§ **CONSIGNE DE TRAVAIL 1**
Recopiez à l'identique toutes les lignes des enregistrements placés après l'extrait à lire, en laissant les images de côté.

§ **EXTRAIT À LIRE**
Cuvée tristounette !
Si le pain révèle une civilisation alors la baguette parisienne 2008, qu’on pensait sauvée, révèle une crise profonde. A croire qu’il en va de la montée du levain comme de la baisse du moral des Français.
Certes le Prix de la Meilleure Baguette de Paris a été remporté par un cador de la boulange, Anis Bouabsa. Ce n’est pas un hasard, cet ancien Meilleur Ouvrier de France était déjà arrivé 3e l’année dernière. Mais mis à part sa délicieuse baguette et quelques autres, ce fut pour le reste une “cuvée” tristounette. 23 baguettes furent d’emblée éliminées car ne répondant pas aux standard de taille ( environ 60 cm) ou de poids, (quelques 250 grammes). Et les 153 baguettes retenues n’ont pas généré un engouement des sens chez la quinzaine de membres du jury réuni le 12 février à la Chambre syndicale .

§ **CONSIGNE DE TRAVAIL 2**
Répondez à ces questions sur l'extrait à lire ci-dessus :
(a) De quelle année date la baguette parisienne évoquée au début ?
(b) Qui a remporté le Prix de la Meilleure Baguette de Paris ?
(c) À quelle date le jury s'est-il réuni à la Chambre syndicale ?

§ **EXTRAIT DE DONNÉES**
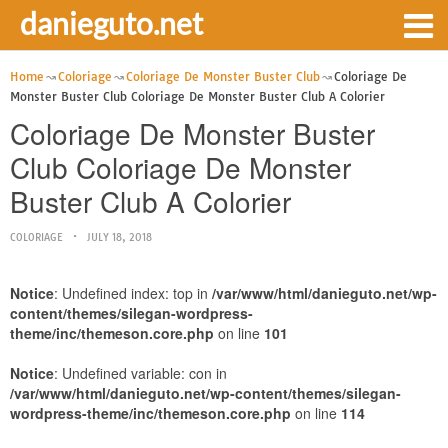
danieguto.net
Home
Coloriage
Coloriage De Monster Buster Club
Coloriage De
Monster Buster Club Coloriage De Monster Buster Club A Colorier
Coloriage De Monster Buster
Club Coloriage De Monster
Buster Club A Colorier
COLORIAGE
JULY 18, 2018
Notice
: Undefined index: top in
/var/www/html/danieguto.net/wp-
content/themes/silegan-wordpress-
theme/inc/themeson.core.php
on line
101
Notice
: Undefined variable: con in
/var/www/html/danieguto.net/wp-content/themes/silegan-
wordpress-theme/inc/themeson.core.php
on line
114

§ **RÉSULTAT DE L'EXERCICE 1**
danieguto.net
Home
Coloriage
Coloriage De Monster Buster Club
Coloriage De
Monster Buster Club Coloriage De Monster Buster Club A Colorier
Coloriage De Monster Buster
Club Coloriage De Monster
Buster Club A Colorier
COLORIAGE
JULY 18, 2018
Notice
: Undefined index: top in
/var/www/html/danieguto.net/wp-
content/themes/silegan-wordpress-
theme/inc/themeson.core.php
on line
101
Notice
: Undefined variable: con in
/var/www/html/danieguto.net/wp-content/themes/silegan-
wordpress-theme/inc/themeson.core.php
on line
114

§ **RÉSULTAT DE L'EXERCICE 2**
(a) 2008.
(b) Anis Bouabsa.
(c) Le 12 février.